**THE PROBLEM**
Copy every line of the entries that has the string "عيادة" in it.

== == ==

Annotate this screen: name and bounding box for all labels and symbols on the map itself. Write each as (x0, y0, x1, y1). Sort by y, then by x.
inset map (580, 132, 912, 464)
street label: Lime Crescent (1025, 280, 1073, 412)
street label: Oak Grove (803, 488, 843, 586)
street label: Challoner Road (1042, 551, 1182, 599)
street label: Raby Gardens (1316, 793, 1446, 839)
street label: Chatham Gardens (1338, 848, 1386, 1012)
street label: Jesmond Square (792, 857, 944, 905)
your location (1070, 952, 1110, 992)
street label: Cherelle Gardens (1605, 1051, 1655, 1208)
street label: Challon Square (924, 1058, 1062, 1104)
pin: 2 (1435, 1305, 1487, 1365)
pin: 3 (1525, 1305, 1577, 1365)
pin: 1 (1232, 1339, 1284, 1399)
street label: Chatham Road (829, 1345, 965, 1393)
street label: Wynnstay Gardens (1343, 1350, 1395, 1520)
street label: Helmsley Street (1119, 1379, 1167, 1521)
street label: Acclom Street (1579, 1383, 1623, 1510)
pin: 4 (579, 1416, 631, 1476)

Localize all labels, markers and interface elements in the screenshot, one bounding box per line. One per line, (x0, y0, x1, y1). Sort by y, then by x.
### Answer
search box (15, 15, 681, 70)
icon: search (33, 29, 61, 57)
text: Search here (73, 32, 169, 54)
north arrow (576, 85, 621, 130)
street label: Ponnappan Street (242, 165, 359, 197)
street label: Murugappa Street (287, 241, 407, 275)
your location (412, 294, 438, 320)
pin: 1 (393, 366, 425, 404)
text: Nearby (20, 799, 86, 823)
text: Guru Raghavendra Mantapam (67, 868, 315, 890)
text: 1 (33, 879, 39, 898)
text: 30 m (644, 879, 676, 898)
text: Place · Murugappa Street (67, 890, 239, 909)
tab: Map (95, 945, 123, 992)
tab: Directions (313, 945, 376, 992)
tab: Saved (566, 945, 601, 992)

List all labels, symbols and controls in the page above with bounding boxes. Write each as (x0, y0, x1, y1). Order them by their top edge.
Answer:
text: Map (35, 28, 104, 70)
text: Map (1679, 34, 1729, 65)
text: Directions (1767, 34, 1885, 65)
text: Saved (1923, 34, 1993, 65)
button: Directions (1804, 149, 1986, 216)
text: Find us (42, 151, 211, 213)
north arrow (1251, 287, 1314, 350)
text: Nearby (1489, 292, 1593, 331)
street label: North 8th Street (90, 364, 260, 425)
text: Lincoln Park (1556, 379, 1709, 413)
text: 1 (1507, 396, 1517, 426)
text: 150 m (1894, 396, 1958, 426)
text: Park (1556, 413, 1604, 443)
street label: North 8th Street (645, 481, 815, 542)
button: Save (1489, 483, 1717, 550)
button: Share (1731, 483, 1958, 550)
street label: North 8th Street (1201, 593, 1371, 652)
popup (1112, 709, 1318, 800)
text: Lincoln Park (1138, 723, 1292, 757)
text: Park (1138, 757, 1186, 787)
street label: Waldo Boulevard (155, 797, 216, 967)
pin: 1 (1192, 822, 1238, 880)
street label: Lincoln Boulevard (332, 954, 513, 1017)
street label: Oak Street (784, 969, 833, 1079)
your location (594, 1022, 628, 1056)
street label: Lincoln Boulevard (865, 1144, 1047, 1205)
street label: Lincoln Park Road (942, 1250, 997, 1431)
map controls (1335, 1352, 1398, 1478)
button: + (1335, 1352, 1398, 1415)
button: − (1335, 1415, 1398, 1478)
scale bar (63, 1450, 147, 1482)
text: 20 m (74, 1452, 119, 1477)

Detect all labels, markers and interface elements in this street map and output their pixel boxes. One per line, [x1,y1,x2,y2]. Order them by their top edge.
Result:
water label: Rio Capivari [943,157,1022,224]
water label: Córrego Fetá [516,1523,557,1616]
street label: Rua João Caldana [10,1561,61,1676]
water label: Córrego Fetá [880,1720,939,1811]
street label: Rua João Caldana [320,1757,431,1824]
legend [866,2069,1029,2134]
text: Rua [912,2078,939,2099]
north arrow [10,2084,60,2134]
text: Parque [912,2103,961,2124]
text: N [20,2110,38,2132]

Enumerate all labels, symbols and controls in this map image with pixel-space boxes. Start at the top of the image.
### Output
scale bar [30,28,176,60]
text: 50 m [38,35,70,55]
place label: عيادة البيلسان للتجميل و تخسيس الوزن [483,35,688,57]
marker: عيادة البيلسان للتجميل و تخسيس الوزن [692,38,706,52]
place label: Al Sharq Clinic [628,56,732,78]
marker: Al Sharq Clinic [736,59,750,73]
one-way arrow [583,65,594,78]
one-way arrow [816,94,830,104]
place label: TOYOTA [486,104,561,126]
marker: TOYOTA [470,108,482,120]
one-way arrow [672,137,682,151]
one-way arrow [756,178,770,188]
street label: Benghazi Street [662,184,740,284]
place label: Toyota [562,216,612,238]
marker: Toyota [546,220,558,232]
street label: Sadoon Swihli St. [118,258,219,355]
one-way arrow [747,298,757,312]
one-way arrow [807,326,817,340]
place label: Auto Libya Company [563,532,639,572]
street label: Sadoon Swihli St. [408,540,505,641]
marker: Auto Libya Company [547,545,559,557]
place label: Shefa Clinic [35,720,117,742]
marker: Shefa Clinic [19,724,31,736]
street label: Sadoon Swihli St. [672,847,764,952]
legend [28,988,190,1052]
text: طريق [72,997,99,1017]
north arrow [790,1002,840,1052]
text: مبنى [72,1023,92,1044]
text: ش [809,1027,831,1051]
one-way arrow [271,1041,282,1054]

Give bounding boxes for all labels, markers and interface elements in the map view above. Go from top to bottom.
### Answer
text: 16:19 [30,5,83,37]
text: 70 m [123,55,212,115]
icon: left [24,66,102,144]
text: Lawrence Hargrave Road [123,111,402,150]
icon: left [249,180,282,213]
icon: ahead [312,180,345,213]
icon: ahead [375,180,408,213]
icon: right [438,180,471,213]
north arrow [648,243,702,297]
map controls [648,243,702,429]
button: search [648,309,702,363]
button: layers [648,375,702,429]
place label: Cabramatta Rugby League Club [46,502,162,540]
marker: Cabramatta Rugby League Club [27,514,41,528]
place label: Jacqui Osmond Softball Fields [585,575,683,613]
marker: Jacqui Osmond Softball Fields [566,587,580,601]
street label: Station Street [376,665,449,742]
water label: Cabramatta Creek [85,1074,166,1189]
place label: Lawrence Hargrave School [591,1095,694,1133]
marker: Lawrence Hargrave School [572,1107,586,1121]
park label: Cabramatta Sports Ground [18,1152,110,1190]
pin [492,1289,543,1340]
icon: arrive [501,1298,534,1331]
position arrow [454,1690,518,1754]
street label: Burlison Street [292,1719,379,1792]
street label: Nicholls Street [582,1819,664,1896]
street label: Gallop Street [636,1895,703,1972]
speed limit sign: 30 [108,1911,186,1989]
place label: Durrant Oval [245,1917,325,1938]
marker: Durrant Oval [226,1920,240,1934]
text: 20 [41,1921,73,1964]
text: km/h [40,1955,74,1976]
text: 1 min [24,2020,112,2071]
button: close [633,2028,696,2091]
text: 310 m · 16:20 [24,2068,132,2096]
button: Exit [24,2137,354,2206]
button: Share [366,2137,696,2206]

== == ==

**ANSWER FOR THIS EXERCISE**
place label: عيادة البيلسان للتجميل و تخسيس الوزن [483,35,688,57]
marker: عيادة البيلسان للتجميل و تخسيس الوزن [692,38,706,52]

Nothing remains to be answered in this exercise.